* PROBLEM REQUIREMENTS: Reproduce the listing below verbatim, leaving out the pictures.
--- --- ---
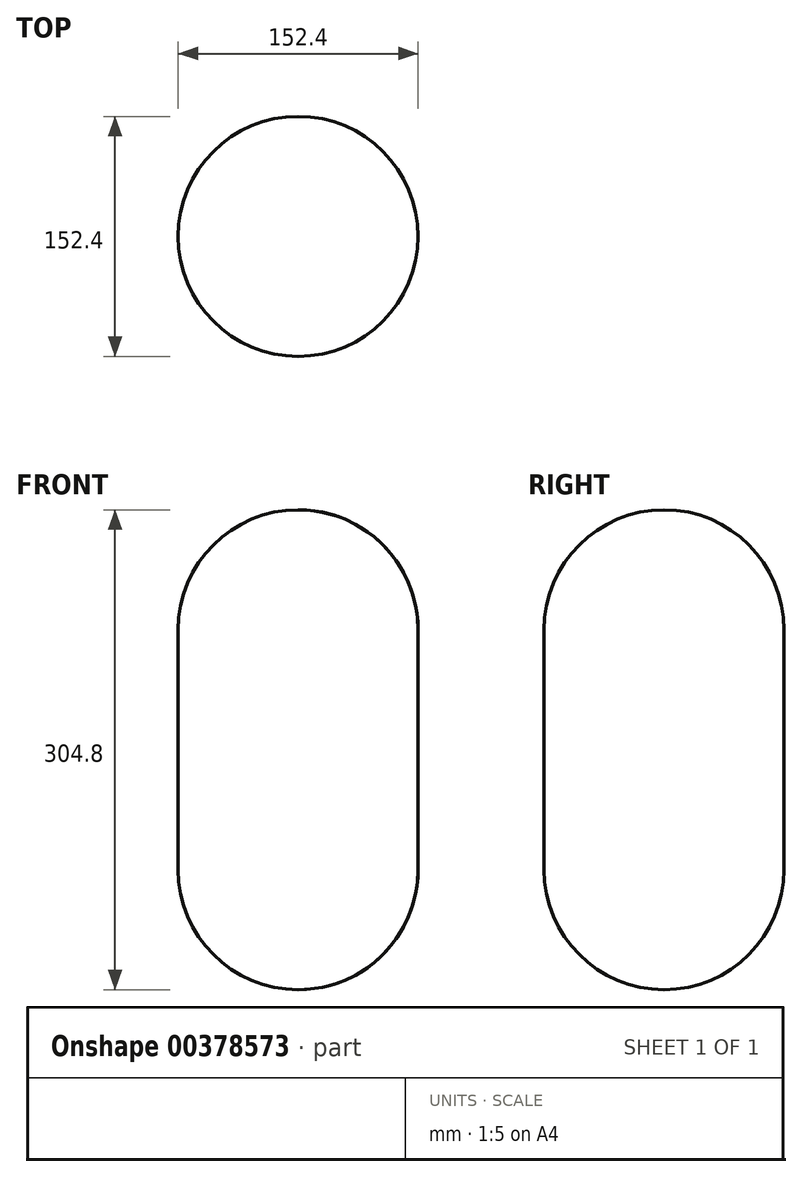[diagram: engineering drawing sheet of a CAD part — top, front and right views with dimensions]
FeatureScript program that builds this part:
annotation { "Feature Type Name" : "Feature", "Feature Type Description" : "" }
export const myFeature = defineFeature(function(context is Context, id is Id, definition is map)
    precondition{}
    {
        {
            var Q0;
            Q0=qCreatedBy(makeId("Top.planeOp"),FACE);
            var sketch = newSketch(context, id + "F0", { "sketchPlane" : qUnion([Q0])});
            skCircle(sketch, "E0", {"center": v(0, 0) * mm, "radius": 76.2 * mm});
            skSolve(sketch);
        }
        {
            var Q0;
            Q0 = qSketchRegion(id + "F0", true);
            extrude(context, id + "F1", {"entities" : qUnion([Q0]), "endBound" : BoundingType.SYMMETRIC, "depth" : 304.8 * mm});
        }
        {
            var Q0;
            Q0=makeQuery(id+"F1.opExtrude","SWEPT_FACE",FACE,{"disambiguationData":[OSD([sQuery(id+"F0.wireOp",EDGE,"E0")])]});
            fillet(context, id + "F2", {"entities" : qUnion([Q0]), "radius" : 76.2 * mm, "tangentPropagation" : true, "allowEdgeOverflow" : false});
        }
    });
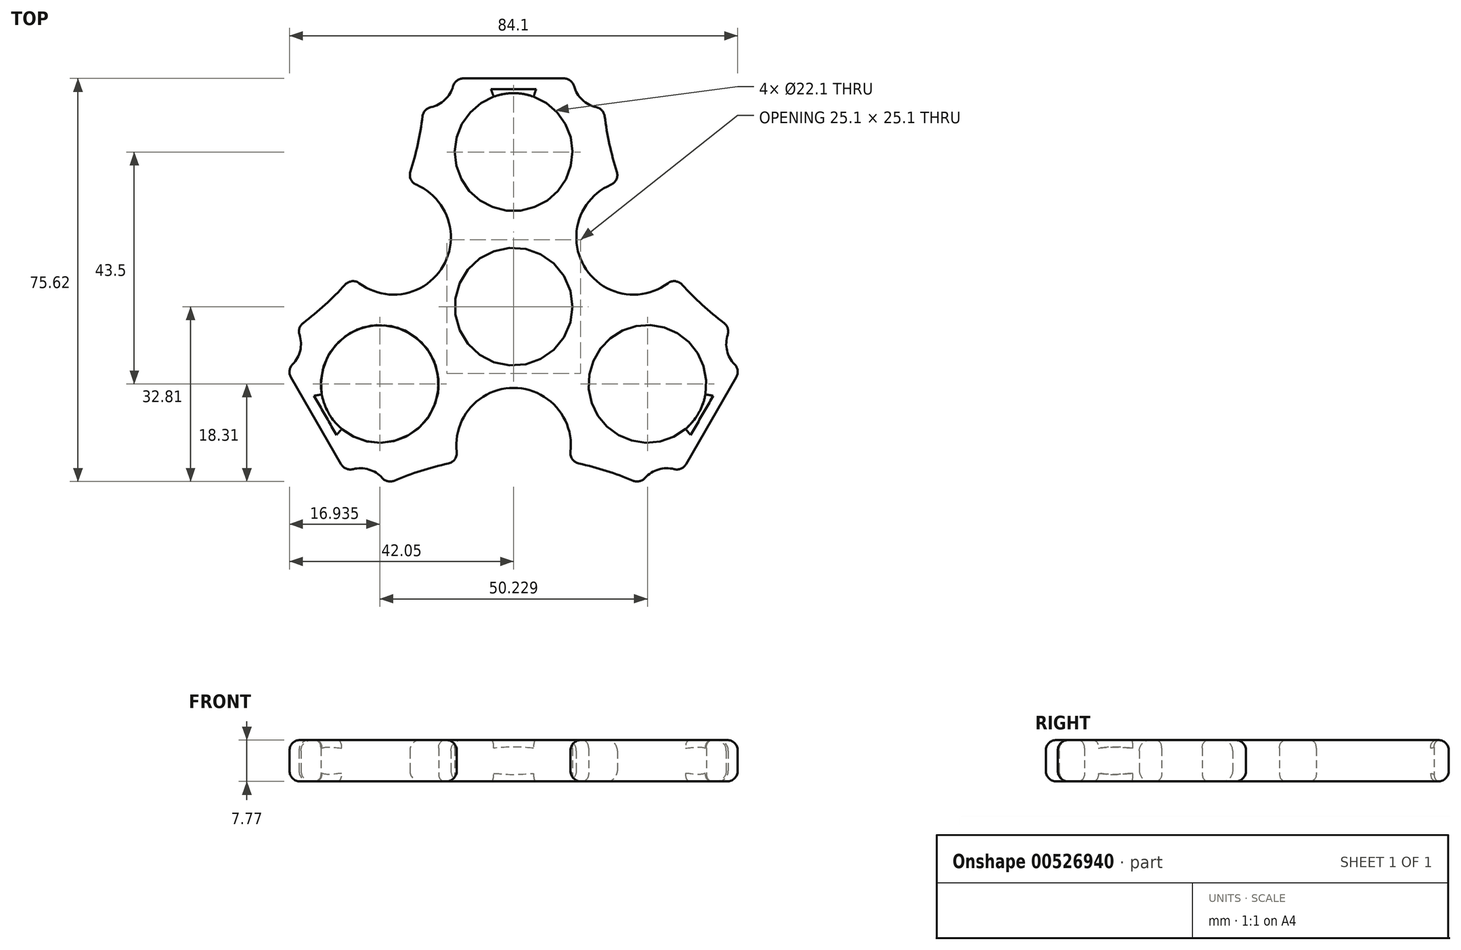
--- --- ---
* EXERCISE OUTPUT:
[diagram: engineering drawing sheet of a CAD part — top, front and right views with dimensions]
FeatureScript program that builds this part:
annotation { "Feature Type Name" : "Feature", "Feature Type Description" : "" }
export const myFeature = defineFeature(function(context is Context, id is Id, definition is map)
    precondition{}
    {
        {
            var Q0;
            Q0=qCreatedBy(makeId("Top.planeOp"),FACE);
            var sketch = newSketch(context, id + "F0", { "sketchPlane" : qUnion([Q0])});
            skCircle(sketch, "E0", {"center": v(0, 0) * mm, "radius": 76.2 * mm});
            skSolve(sketch);
        }
        {
            var Q0;
            Q0 = qSketchRegion(id + "F0", true);
            extrude(context, id + "F1", {"entities" : qUnion([Q0]), "endBound" : BoundingType.SYMMETRIC, "depth" : 304.8 * mm});
        }
        {
            var Q0;
            Q0=makeQuery(id+"F1.opExtrude","SWEPT_FACE",FACE,{"disambiguationData":[OSD([sQuery(id+"F0.wireOp",EDGE,"E0")])]});
            fillet(context, id + "F2", {"entities" : qUnion([Q0]), "radius" : 76.2 * mm, "tangentPropagation" : true, "allowEdgeOverflow" : false});
        }
    });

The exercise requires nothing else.